Page excerpt:

Introducing Language-Specific Information
Linguistically-aware methods also have been tried in NMT for subword construction. For English to German translation, a very commercially popular language combination, Huck et al. (2017) applied linguistically aware suffix-separation prior to BPE on the target side and reported an improvement of 0.8 BLEU points. In Macháček et al. (2018), they compared linguistically motivated techniques with unsupervised ones (BPE and STE). For German-to-Czech translation task, they reported that unsupervised methods perform better than the former ones. They also compared BPE with STE. It turns out that STE performs almost 5(!) BLEU points better than the default BPE. A distinct feature of STE is to append an underscore as a zero suffix mark to every word before the subword splits are determined. This small trick allows the engine to learn more adequate subword units compared to BPE. To measure the benefit of this zero suffix feature, they modified BPE by appending an underscore prior to BPE training and segmentation. The zero suffix feature alone almost closes the gap between BPE and STE.
Despite being simple and efficient, these unsupervised techniques (BPE and STE) require finding the optimal vocabulary size for a translation task. We would expect this number to ultimately depend on the language pair and the amount of training data in question for a specific task. This is yet another reason why a one-size-fits-all approach to Neural MT training is not viable.

What the exercise asks:
Answer these from the subword excerpt above.
1. How many BLEU points of improvement did Huck et al. (2017) report?
2. What does STE append to every word before the subword splits are determined?
3. What do BPE and STE require finding for a translation task?

Provided records:
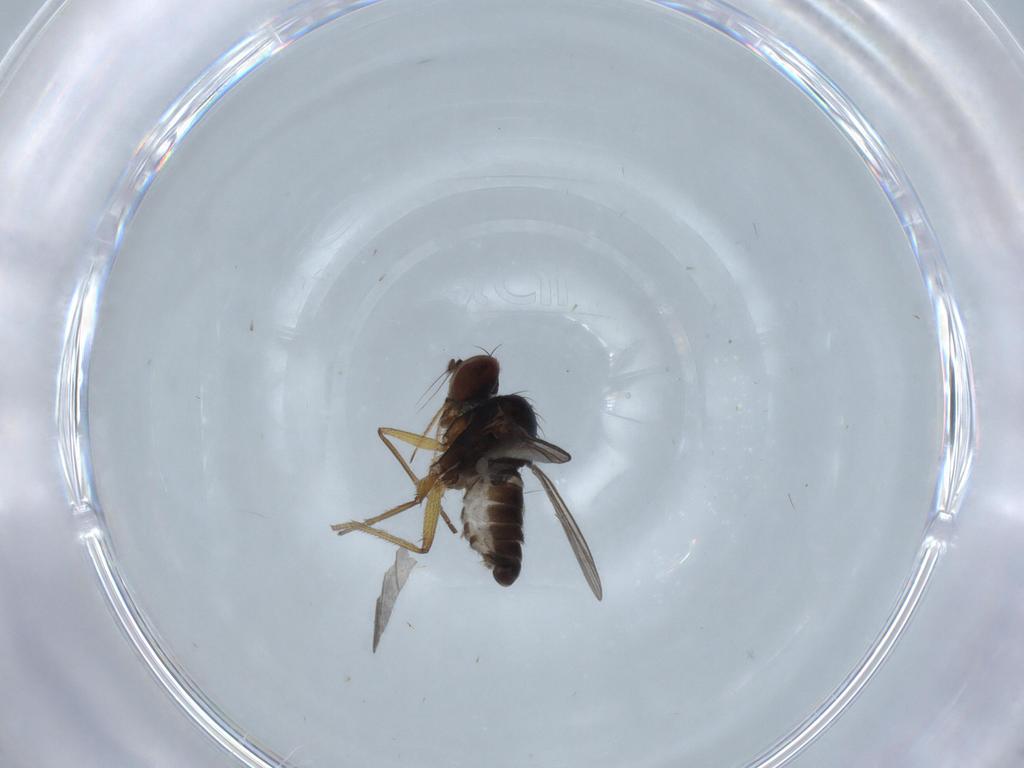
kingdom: Animalia
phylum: Arthropoda
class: Insecta
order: Diptera
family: Dolichopodidae
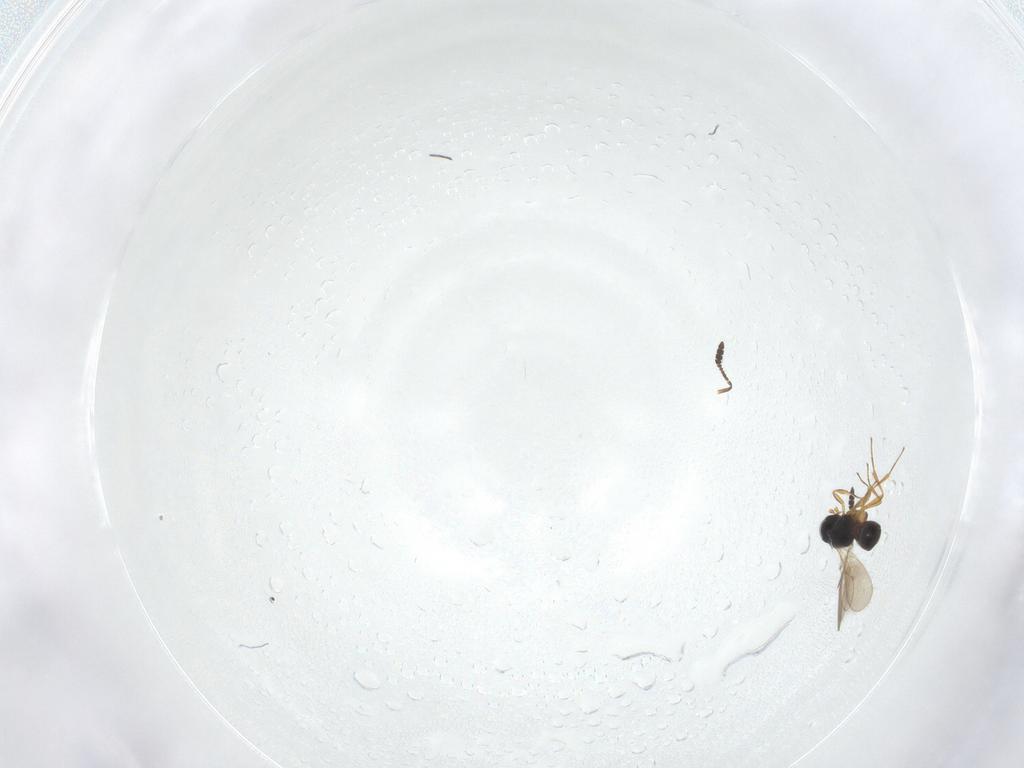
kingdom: Animalia
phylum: Arthropoda
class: Insecta
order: Hymenoptera
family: Scelionidae
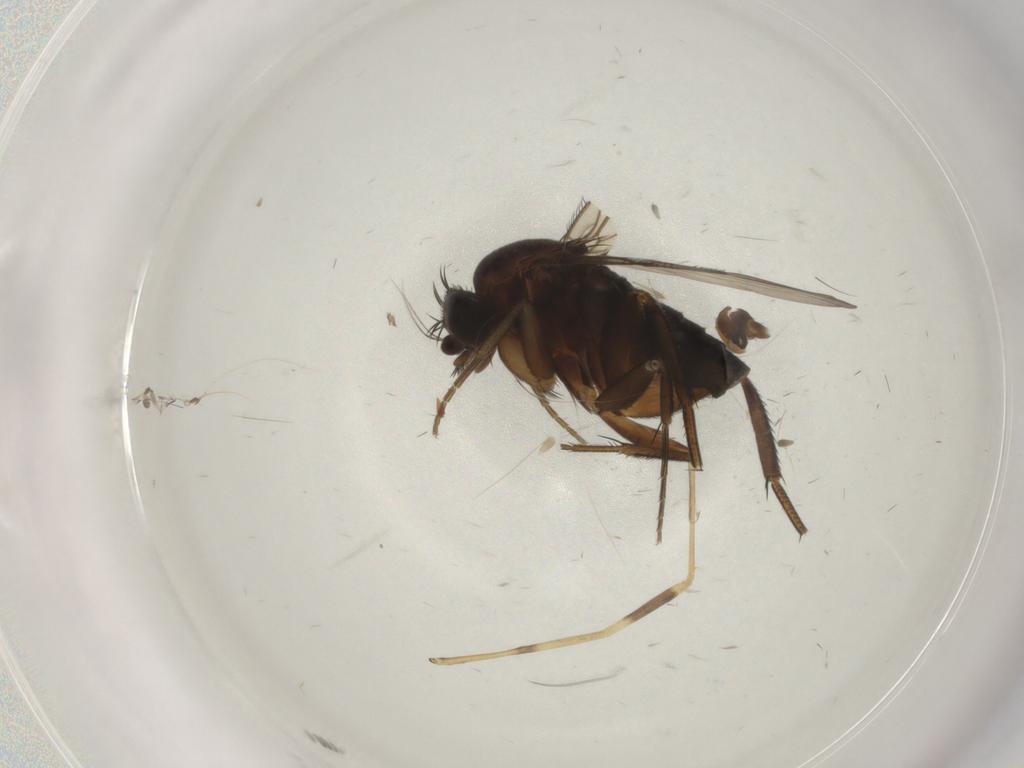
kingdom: Animalia
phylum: Arthropoda
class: Insecta
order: Diptera
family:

Complete output:
1. 0.8 BLEU points.
2. An underscore, as a zero suffix mark.
3. The optimal vocabulary size.